Since May 1989, 65 previously untreated patients were treated for stage II HD with bulky mediastinal involvement (n = 21) or for stage III or IV HD (n = 44). Patients received weekly chemotherapy for 12 weeks. Consolidative RT was given to the first 25 patients to sites of initial bulky disease or radiographic abnormalities that persisted after chemotherapy; in the remaining 40 patients, RT was limited to bulky disease (adenopathy > or = 5 cm and/or macroscopic splenic nodules defined by computed tomography [CT]).
With a median follow-up period of 2 years, actuarial 3-year survival rate is 96% and failure-free survival (FFS) rate is 87%. The 3-year FFS rate is 100% for stage II patients with bulky mediastinal disease and 82% for patients with stage III to IV disease. There were no treatment-related deaths.
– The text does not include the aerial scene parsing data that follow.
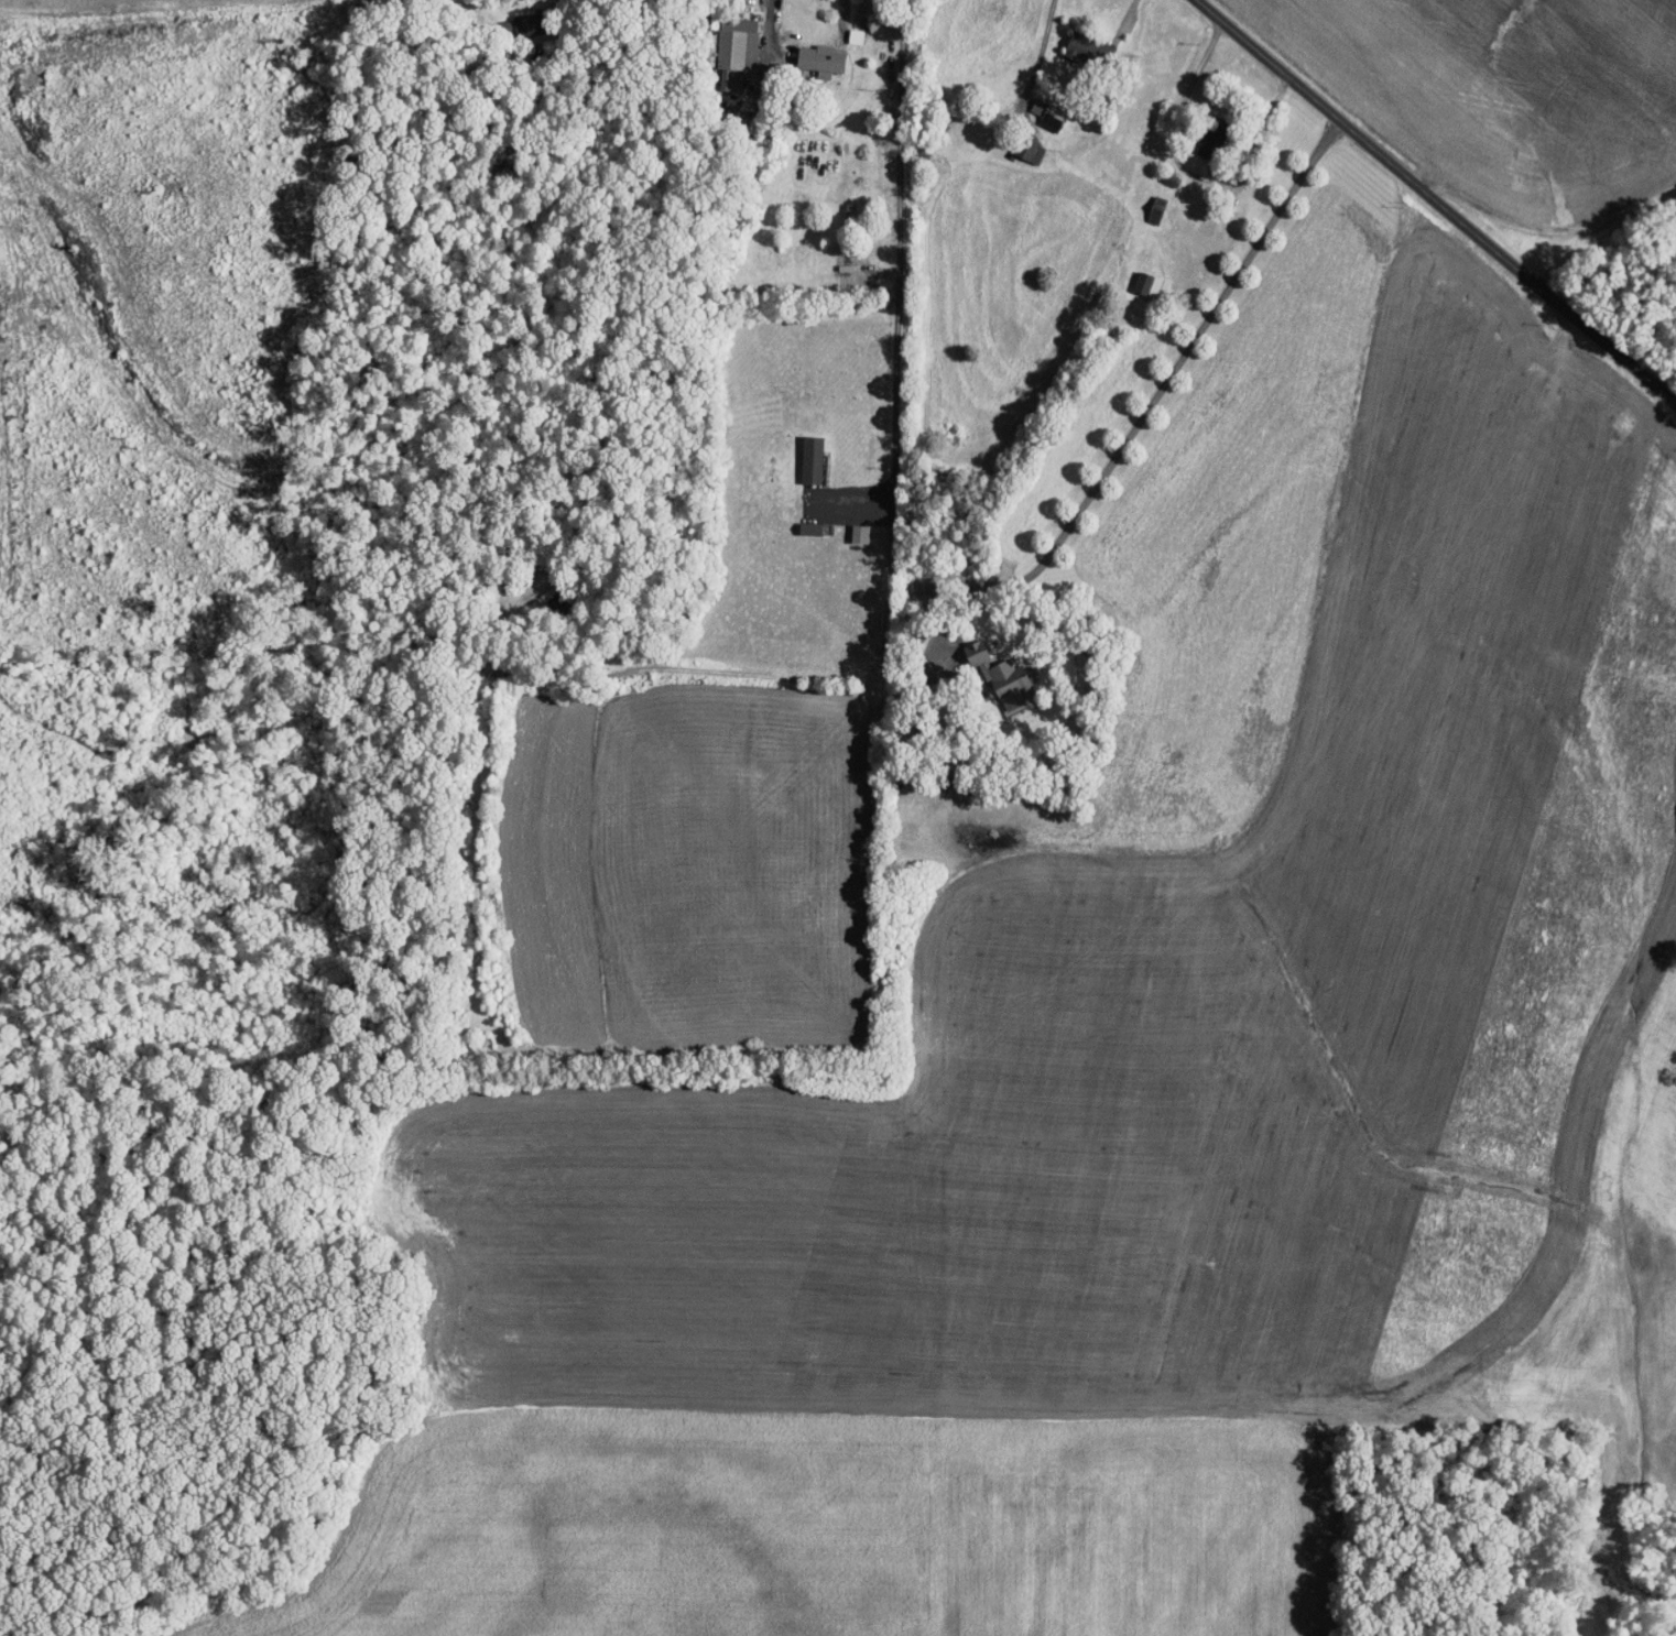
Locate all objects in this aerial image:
building: (524, 24)
building: (736, 49)
building: (819, 59)
building: (1046, 114)
building: (1207, 144)
building: (1028, 151)
road: (1442, 196)
building: (1155, 208)
building: (841, 265)
building: (1145, 284)
road: (1154, 399)
building: (810, 460)
road: (887, 559)
building: (972, 653)
building: (1005, 682)

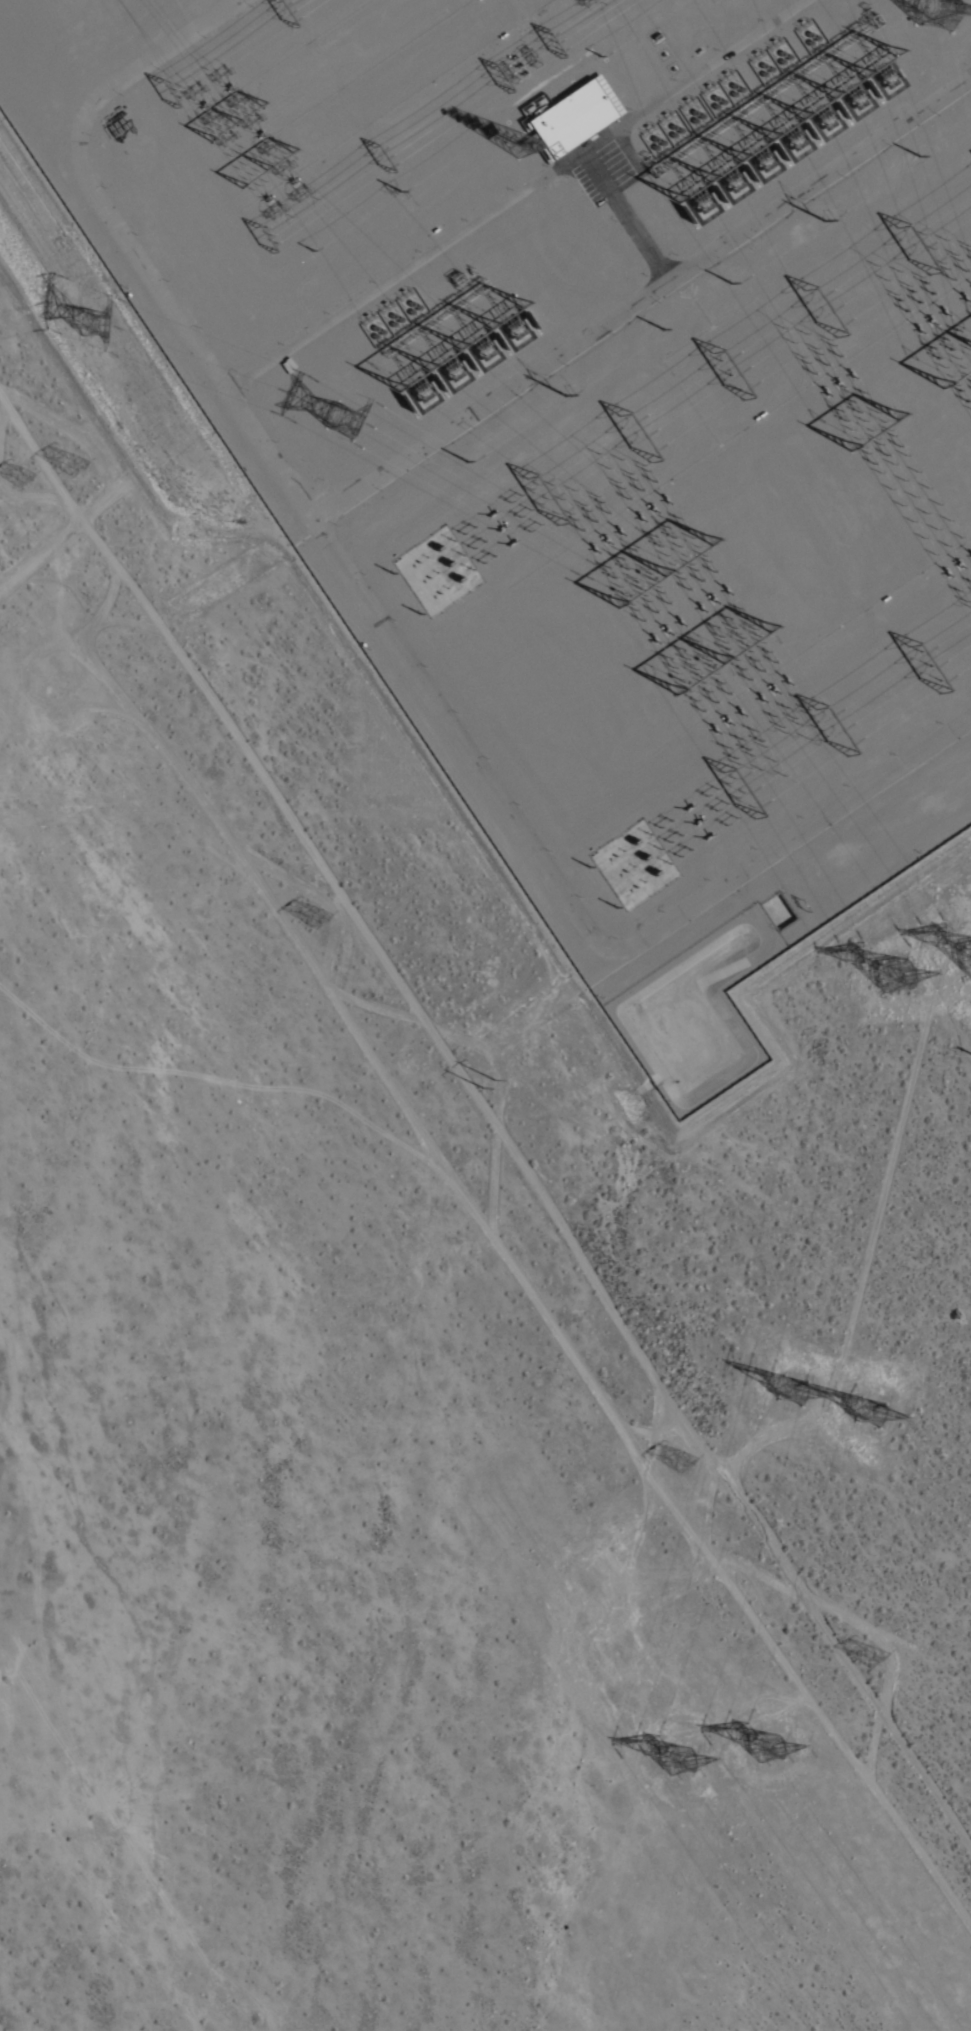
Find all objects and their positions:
power tower: (968, 6)
power tower: (99, 326)
power substation: (587, 416)
power tower: (350, 427)
power tower: (76, 464)
power tower: (24, 483)
road: (62, 547)
power tower: (316, 921)
power tower: (892, 983)
power tower: (477, 1072)
power tower: (799, 1398)
power tower: (883, 1418)
power tower: (679, 1462)
power tower: (875, 1662)
power tower: (784, 1753)
power tower: (681, 1766)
In a preliminary analysis on a subset of patients, female and male fertility appears to be preserved.
These preliminary results indicate that the Stanford V chemotherapy regimen with or without RT is well-tolerated and effective therapy for bulky, limited-stage, and advanced-stage HD. Less cumulative exposure to alkylating agents, doxorubicin, and bleomycin and limited use of radiation is expected to decrease risks for second neoplasms and late cardiopulmonary toxicity. Based on these results, the Stanford V chemotherapy with or without RT regimen deserves further study in the context of a randomized clinical trial.
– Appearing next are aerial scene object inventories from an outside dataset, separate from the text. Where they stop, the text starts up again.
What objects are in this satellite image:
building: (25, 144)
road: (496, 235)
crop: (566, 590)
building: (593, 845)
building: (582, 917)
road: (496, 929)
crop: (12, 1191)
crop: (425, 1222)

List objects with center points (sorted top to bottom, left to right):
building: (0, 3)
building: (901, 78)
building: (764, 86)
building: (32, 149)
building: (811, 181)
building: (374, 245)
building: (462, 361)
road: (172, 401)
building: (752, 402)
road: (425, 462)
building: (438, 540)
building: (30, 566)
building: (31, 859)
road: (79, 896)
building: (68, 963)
尽管晚期霍奇金淋巴瘤(HD)患者的生存率有所提高,但目前的治疗方法会带来严重的急性发病率以及诸如不孕、二次肿瘤和心肺毒性等晚期效应的风险。一种新型的短期化疗方案(多柔比星、长春碱、氮芥、长春新碱、博来霉素、依托泊苷和泼尼松[斯坦福V方案])旨在缩短治疗时间,显著降低烷化剂、多柔比星和博来霉素的累积剂量,并维持剂量强度(DI)。这种短期化疗与针对大块病灶部位的放射治疗(RT)相结合。
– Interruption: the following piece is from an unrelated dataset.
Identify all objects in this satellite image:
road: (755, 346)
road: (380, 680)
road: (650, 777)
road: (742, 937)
自1989年5月起,65例既往未接受过治疗的患者接受了治疗,其中21例为伴有大块纵隔受累的II期HD患者,44例为III期或IV期HD患者。患者接受为期12周的每周一次化疗。对前25例患者针对初始大块病灶部位或化疗后仍存在的影像学异常部位进行巩固性RT;在其余40例患者中,RT仅限于大块病灶(肿大淋巴结≥5 cm和/或由计算机断层扫描[CT]定义的脾脏宏观结节)。
中位随访期为2年,3年精算生存率为96%,无病生存率(FFS)为87%。伴有大块纵隔疾病的II期患者3年FFS率为100%,III至IV期患者为82%。无治疗相关死亡。在对部分患者的初步分析中,女性和男性的生育能力似乎得以保留。
这些初步结果表明,无论有无RT,斯坦福V化疗方案对于大块、局限期和晚期HD都是耐受性良好且有效的治疗方法。烷化剂、多柔比星和博来霉素的累积暴露减少以及放射治疗的有限使用有望降低二次肿瘤和晚期心肺毒性的风险。基于这些结果,无论有无RT的斯坦福V化疗方案值得在随机临床试验的背景下进一步研究。